Doug Ewell wrote:

Sorry, make that:

"For many years, there was hardly any system that did not implement
ISO 8859-1 but implemented Unicode, but there were systems that did
the opposite."

So? It was, and it still often is, better to use ISO 8859-1 rather than Unicode, in situations where there no tangible benefit, or just a smal l benefit, from using Unicode. For example, many people are still conservative about encodings in e-mail, for good reasons, so they use ISO 8859-1 or, as you did in your message, windows-1252.

On the other hand, this isn’t comparable to ZWNBSP vs. WJ. These control characters do the same job in text, as per the standard, so the practical question is simply which one is better supported. ISO 8859-1 and Unicode perform very different jobs, so that using ISO 8859-1, you limit your character repertoire (at least as regards to directly representable characters, as opposite to various “escape notations”). If you don’t need anything outside the ISO 8859-1, the choice used to be very simple, though nowadays it has become a little more complicated (as e.g. Google Groups seems to munge ISO 8859-1 data in quotations but processes UTF-8 properly)

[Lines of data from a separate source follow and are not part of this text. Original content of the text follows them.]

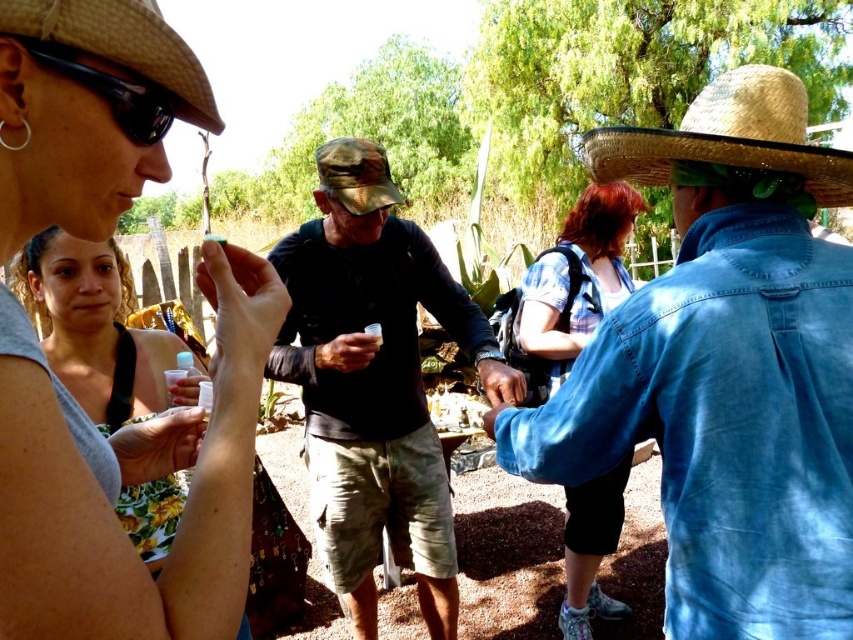
You are standing at the origin of the coordinate system in the image. You see a denim jacket at upper right located at point (724,369). If you want to walk towards the denim jacket at upper right, in which direction should you move?

You should move towards the upper right direction to reach the denim jacket at upper right located at point (724,369).

You are standing at the origin point of the coordinate system in the image. You want to move towards the denim jacket at upper right. What direction should you move in to reach it?

The denim jacket at upper right is located at coordinate point 0.577 on the x axis and 0.851 on the y axis. Since you are at the origin, you should move towards the upper right direction to reach it.

You are a photographer trying to capture a photo of the camouflage fabric hat at center and the plaid shirt at center. Based on their positions, which one should you focus on first if you want to include both in the frame without moving the camera?

The camouflage fabric hat at center is below the plaid shirt at center, so you should focus on the plaid shirt at center first to ensure both are in the frame without moving the camera.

I'd be interested in seeing a partial list of systems or applications
that implement U+FEFF as ZWNBSP, with all of the (non-BOM) semantics
that implies, or existing texts that use U+FEFF for that purpose.  I'd
be surprised if there were many.

I won’t make any statements about full compliance, but in Microsoft Office Word 2007, U+FEFF alias ZWNBSP does its basic job (inside text) in most situations whereas U+2060 alias WJ seems to be not recognized at all and appears as some sort of a visible box. So to have a job jone, there is not much of a choice. (Word 2007 fails to honor ZWNBSP semantics after EN DASH, which is bad, but it does not make it useless in other situations.)